• Supplied information:
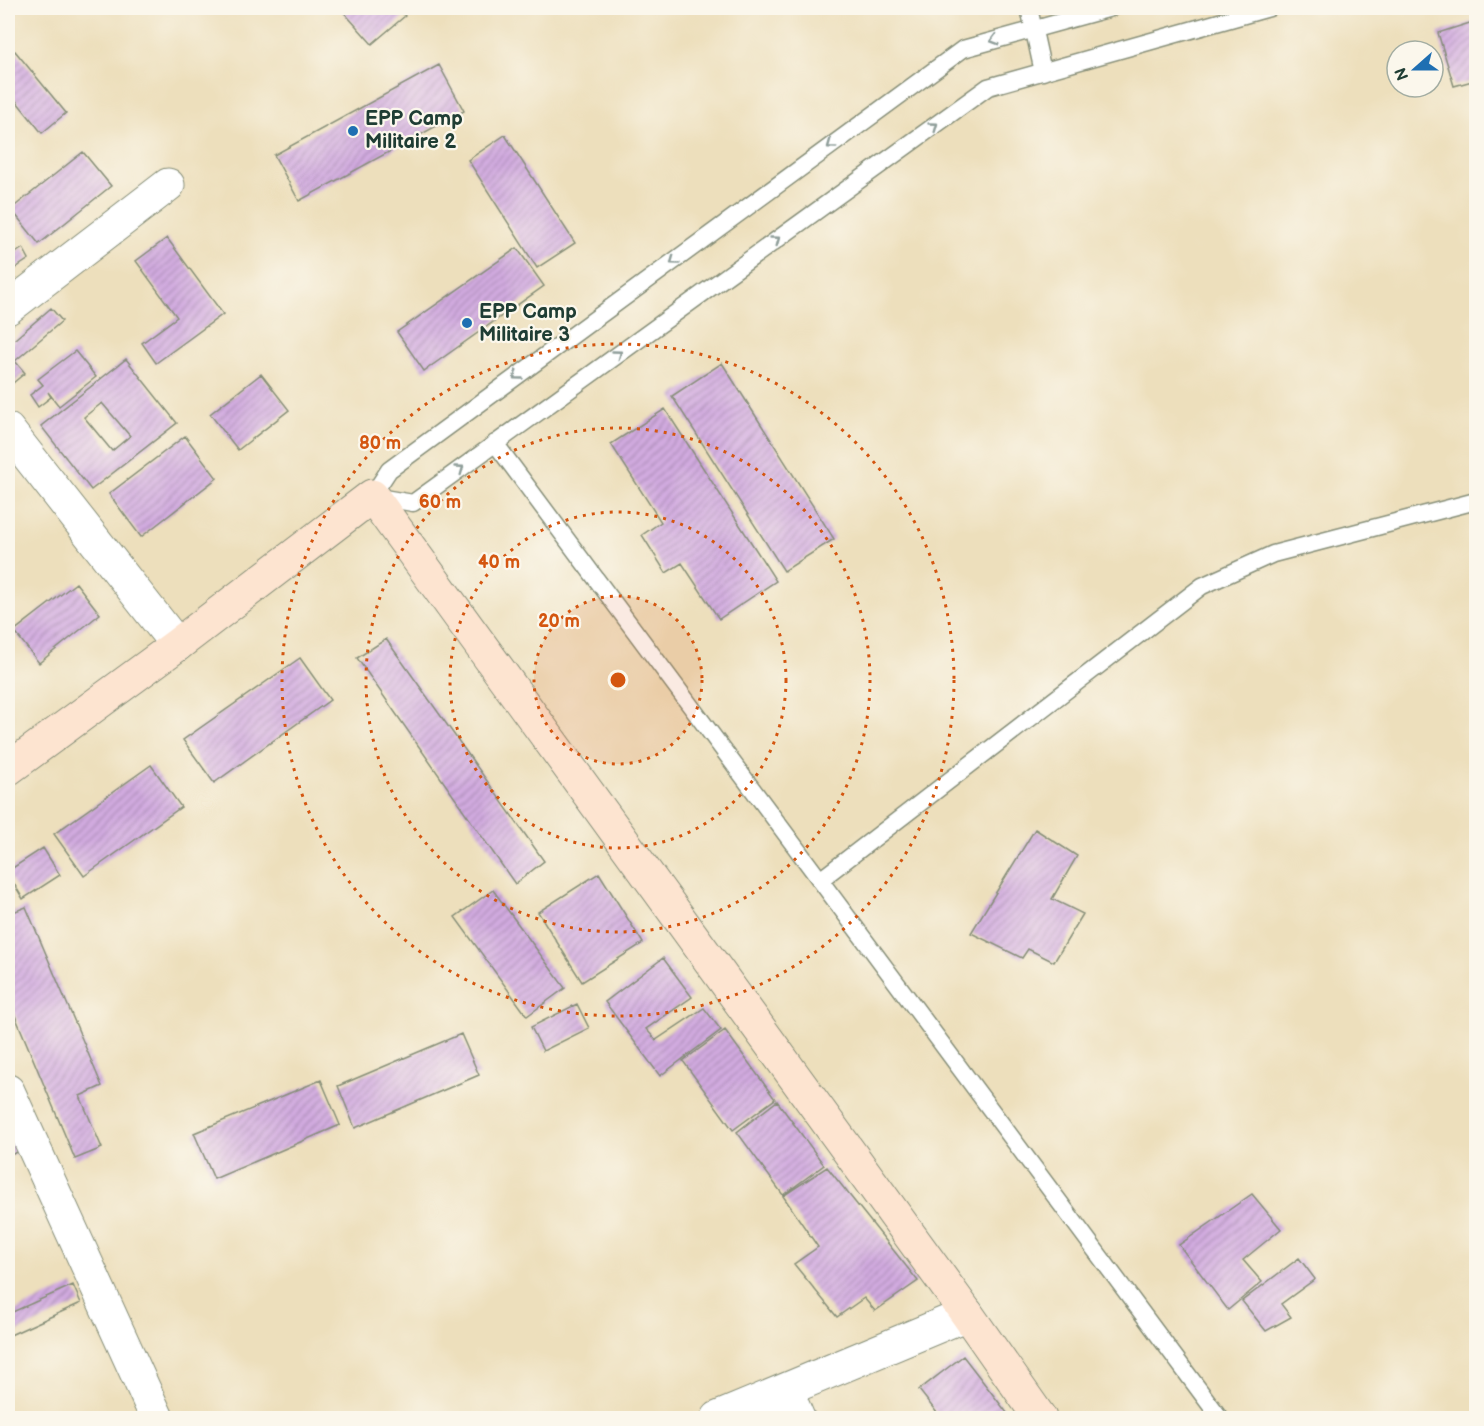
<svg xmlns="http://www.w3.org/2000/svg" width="1484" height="1426" font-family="'Balsamiq Sans',sans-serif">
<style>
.building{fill:url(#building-hatch);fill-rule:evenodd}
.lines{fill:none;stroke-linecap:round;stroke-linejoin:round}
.lane-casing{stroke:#868e78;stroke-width:19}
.street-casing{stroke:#868e78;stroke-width:35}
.secondary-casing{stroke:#868e78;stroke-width:35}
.lane{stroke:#fff;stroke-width:16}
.street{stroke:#fff;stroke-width:33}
.secondary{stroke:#fde4d0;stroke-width:33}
.oneway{stroke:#8f9e9a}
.ring{fill:none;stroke:#d45610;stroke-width:3;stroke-dasharray:3 6}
.poi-dot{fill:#1f6fb2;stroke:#fbf7ec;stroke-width:2}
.labels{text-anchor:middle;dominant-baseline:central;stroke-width:4.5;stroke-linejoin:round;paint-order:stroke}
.poi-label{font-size:20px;font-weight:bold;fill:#1f3d34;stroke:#fbf7ec;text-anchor:start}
.centre{fill:#d45610;stroke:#fbf7ec;stroke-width:3}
.ring-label{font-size:18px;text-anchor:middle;font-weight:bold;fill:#d45610;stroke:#fbf7ec;stroke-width:4.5;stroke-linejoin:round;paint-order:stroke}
</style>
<defs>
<pattern id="building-hatch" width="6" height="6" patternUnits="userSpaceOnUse" patternTransform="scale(1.5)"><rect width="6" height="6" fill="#d2abe0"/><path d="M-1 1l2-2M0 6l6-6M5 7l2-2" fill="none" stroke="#aa8cb6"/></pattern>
</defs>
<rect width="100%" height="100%" fill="#fbf7ec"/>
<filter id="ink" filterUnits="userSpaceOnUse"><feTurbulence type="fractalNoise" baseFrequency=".0167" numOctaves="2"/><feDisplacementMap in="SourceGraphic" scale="12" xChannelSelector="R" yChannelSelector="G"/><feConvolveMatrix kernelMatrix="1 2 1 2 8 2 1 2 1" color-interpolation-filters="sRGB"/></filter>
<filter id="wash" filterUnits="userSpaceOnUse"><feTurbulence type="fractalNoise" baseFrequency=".008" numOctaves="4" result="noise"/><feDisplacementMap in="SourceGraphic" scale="24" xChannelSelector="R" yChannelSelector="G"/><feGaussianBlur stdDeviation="1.35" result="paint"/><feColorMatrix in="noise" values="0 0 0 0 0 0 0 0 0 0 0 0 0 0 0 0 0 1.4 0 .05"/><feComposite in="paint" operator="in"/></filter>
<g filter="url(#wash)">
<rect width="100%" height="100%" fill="#eddfbc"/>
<g id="blocks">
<path class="building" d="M340 8H398L405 16 372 44Z
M1476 21V80L1454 86 1438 33Z
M15 51 66 113 42 133 8 91V56Z
M439 65 464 111 299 201 274 155Z
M505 135 575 243 537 268 468 160Z
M83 152 111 186 39 244 11 209Z
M167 238 223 314 156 363 142 343 177 317 136 261Z
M23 248 29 259 14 269 8 258Z
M517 248 544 286 424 371 397 332Z
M51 308 62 321 15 361 25 373 13 383 8 376V345Z
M75 351 96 377 59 406 48 392 51 397 38 407 30 395 43 385 38 379Z
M126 359 177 423 91 490 41 426ZM102 403 130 436 112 451 84 417Z
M722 363 834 539 784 571 672 396Z
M261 374 289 410 238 450 210 414Z
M665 409 776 581 719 619 682 563 666 573 642 535 661 522 611 444Z
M185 436 217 478 141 537 109 494Z
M76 583 100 614 39 663 14 631Z
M386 639 544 861 515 884 357 658Z
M300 658 330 700 214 783 183 740Z
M151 765 181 807 84 876 54 834Z
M1035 829 1077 856 1052 899 1083 914 1054 962 1028 949 1022 958 971 933Z
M43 848 60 875 23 899 8 874V871Z
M599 873 643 943 582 982 538 912Z
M493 890 565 988 527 1016 455 917Z
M26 907 102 1086 80 1096 102 1148 75 1159 8 999V914Z
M663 958 692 997 646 1029 656 1040 704 1008 721 1030 660 1076 605 1002Z
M577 1004 589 1028 543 1051 531 1027Z
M725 1030 775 1099 733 1130 683 1061Z
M461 1034 479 1075 355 1128 338 1086Z
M321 1080 340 1125 214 1179 194 1133Z
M777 1101 824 1165 783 1195 737 1132Z
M8 1118 22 1150 8 1156Z
M827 1167 918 1281 875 1311 864 1298 837 1317 794 1264 818 1247 783 1196Z
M1252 1194 1281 1229 1243 1260 1262 1282 1228 1310 1179 1245Z
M1299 1258 1315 1279 1281 1304 1291 1317 1266 1331 1242 1301Z
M73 1285 81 1303 8 1336V1314Z
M963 1356 1011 1418H941L919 1390Z"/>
</g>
</g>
<g filter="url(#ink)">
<use href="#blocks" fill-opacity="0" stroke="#868e78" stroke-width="1.5"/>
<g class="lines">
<g class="lane-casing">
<path id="lane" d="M1029 8 1043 72
M1111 8 963 49 389 470 372 496 413 503 988 87 1269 8
M495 443 1220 1418
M820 880 1202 586 1273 554 1476 501"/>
</g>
<g class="street-casing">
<path id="street" d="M8 308 168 185
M8 430 177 645
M8 1091 157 1418
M786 1390 798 1418
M718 1418 967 1314"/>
</g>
<g class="secondary-casing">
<path id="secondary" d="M8 769 177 645 372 496 967 1314 1040 1418"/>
</g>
<use href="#lane" class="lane"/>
<use href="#street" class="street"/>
<use href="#secondary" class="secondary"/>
</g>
<defs><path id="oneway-chevron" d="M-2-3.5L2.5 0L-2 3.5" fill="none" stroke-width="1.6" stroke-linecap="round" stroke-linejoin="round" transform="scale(1.5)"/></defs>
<g class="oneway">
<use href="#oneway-chevron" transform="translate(994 40) rotate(164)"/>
<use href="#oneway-chevron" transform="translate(934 126) rotate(-36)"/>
<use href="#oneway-chevron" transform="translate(831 145) rotate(144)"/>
<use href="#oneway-chevron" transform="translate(776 240) rotate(-36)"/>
<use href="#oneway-chevron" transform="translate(674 261) rotate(144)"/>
<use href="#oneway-chevron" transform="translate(618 354) rotate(-36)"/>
<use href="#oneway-chevron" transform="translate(517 376) rotate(144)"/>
<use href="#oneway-chevron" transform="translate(460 469) rotate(-36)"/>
</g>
</g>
<circle cx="618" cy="680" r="84" fill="#d45610" fill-opacity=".12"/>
<g class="ring">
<circle cx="618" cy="680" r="84"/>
<circle cx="618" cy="680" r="168"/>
<circle cx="618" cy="680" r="252"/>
<circle cx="618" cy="680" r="336"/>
</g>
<g class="poi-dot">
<circle cx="353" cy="131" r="6"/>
<circle cx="467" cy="323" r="6"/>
</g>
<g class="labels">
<g class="poi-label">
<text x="365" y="119">EPP Camp<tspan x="365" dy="23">Militaire 2</tspan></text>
<text x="479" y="312">EPP Camp<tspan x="479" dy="23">Militaire 3</tspan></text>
</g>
</g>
<circle cx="618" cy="680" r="9" class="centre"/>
<g class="ring-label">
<text x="380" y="449">80 m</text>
<text x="440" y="508">60 m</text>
<text x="499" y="568">40 m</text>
<text x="559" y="627">20 m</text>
</g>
<rect width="1484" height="1426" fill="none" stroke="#fbf7ec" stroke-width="30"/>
<g transform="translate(1415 69) rotate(249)"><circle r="28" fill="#fbf7ec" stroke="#a3ada2" stroke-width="1.5"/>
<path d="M0-4.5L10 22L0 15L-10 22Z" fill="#1f6fb2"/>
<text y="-9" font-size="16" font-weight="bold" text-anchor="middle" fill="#1f3d34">N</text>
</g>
</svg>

• Work required: In the entries above, locate every line with the word "blocks" and copy it.

• Task answer:
<g id="blocks">
<use href="#blocks" fill-opacity="0" stroke="#868e78" stroke-width="1.5"/>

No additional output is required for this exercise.